昨日7月1日の日経新聞に「企業4割、50代~60代に「人材過剰感」処遇見直しで意欲低下の悪循環」という記事が掲載されていました。

パーソル総合研究所が行った3月に行った調査(従業員300人以上の企業の人事・総務職を対象、回答数1028件)によると、60代社員を「人材が過剰」と感じている企業は36%、50代では38%にのぼった。特に大企業でこの傾向が強く、60代社員を「過剰」とする企業は、モチベーションの低下や生産性の低さを課題と感じている割合が高いことが調査結果に表れたそうです。

出典:企業4割、50〜60代に「人材過剰感」 処遇見直しで意欲低下の悪循環 – 日本経済新聞

超高齢化社会を迎え個人的にはその割合が高まっていくのではと思いますが、一方で、30代40代と同じ働き方が難しくなるのも事実。体力や集中力、家族環境の変化などにより、私たちは働き方そのものを見直す時期に差し掛かっています。多くの方が再雇用制度などで給料が下がり、これまで担っていた職責からも外れ、業務の中心から離されていきます。
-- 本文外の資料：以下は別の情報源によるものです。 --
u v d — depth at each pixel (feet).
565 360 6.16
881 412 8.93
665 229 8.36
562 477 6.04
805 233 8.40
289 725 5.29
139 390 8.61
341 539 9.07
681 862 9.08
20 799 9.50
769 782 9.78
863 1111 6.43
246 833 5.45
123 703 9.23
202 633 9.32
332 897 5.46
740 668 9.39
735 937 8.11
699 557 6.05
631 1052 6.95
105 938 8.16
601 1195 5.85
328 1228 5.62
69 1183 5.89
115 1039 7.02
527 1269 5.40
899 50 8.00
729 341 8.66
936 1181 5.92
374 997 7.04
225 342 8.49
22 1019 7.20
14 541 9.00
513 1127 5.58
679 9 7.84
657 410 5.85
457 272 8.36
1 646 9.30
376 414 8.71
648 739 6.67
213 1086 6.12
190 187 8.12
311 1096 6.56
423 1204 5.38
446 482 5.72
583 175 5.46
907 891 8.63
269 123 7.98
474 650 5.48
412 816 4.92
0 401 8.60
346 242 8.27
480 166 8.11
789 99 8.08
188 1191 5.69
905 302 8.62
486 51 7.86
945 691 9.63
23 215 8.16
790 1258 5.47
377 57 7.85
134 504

長年の経験や知見が十分に活かされることも少なく、精神的なやりがいも感じにくい状況。加えて体力的にも、30代・40代の頃と同じようには働けないという現実もあります。
人生100年時代の折り返しの50代はそれを踏まえてどうセカンドライフを設計していくかを考える大事な期間になります。

人生100年時代の新しい選択肢:
週3日は企業で、週2日は自分の好きなことで働く」
たとえばこんな働き方はどうでしょう。
週2~3日は企業で仕事を継続し、生活費の補填と起業資金の確保
週2~3日は、自分の得意なこと・好きなことを活かした小さな起業準備
 → 収入の柱をもう1本持つ
 → 自分のペースで働ける
 → 年金だけでは足りない生活費の補填
 →事業が軌道にのれば3日、4日にシフト

70代80代になったら起業の仕事日数を週3日→週2日→週1日と、体力や状況に応じて調整できます。これなら、無理なく社会人「生涯現役」を実現できます。
さすがに80代まで働きたくはないなと私自身も思いますが、その年代になると“仕事”ではなく、人・社会と自身を繋ぐ“趣味的”な感覚(例えばゲートボールに興じるような?)になるのではと、まだその年齢には到達していませんが、思っています。

大切なのは「収入」+「つながり」+「生きがい」
セカンドライフの働き方は、収入確保だけでなく、
・孤独にならない
・社会とかかわり続ける
・誰かの役に立っている実感

といった精神的な豊かさも大きな意味を持ちます。

まだ誰も歩いたことのない時間だからこそ、準備が大切
「人生100年時代」とは、実はまだ誰も本格的に経験したことのない未知の時間です。だからこそ、早いうちからその準備を始めることが大切です。経済的にも、精神的にも、自立しながら生涯現役でいられる働き方を設計する――その第一歩として、企業に依存しすぎず、自分らしく社会と関われる「小さな起業」に取り組んでみることを、私は強くおすすめします。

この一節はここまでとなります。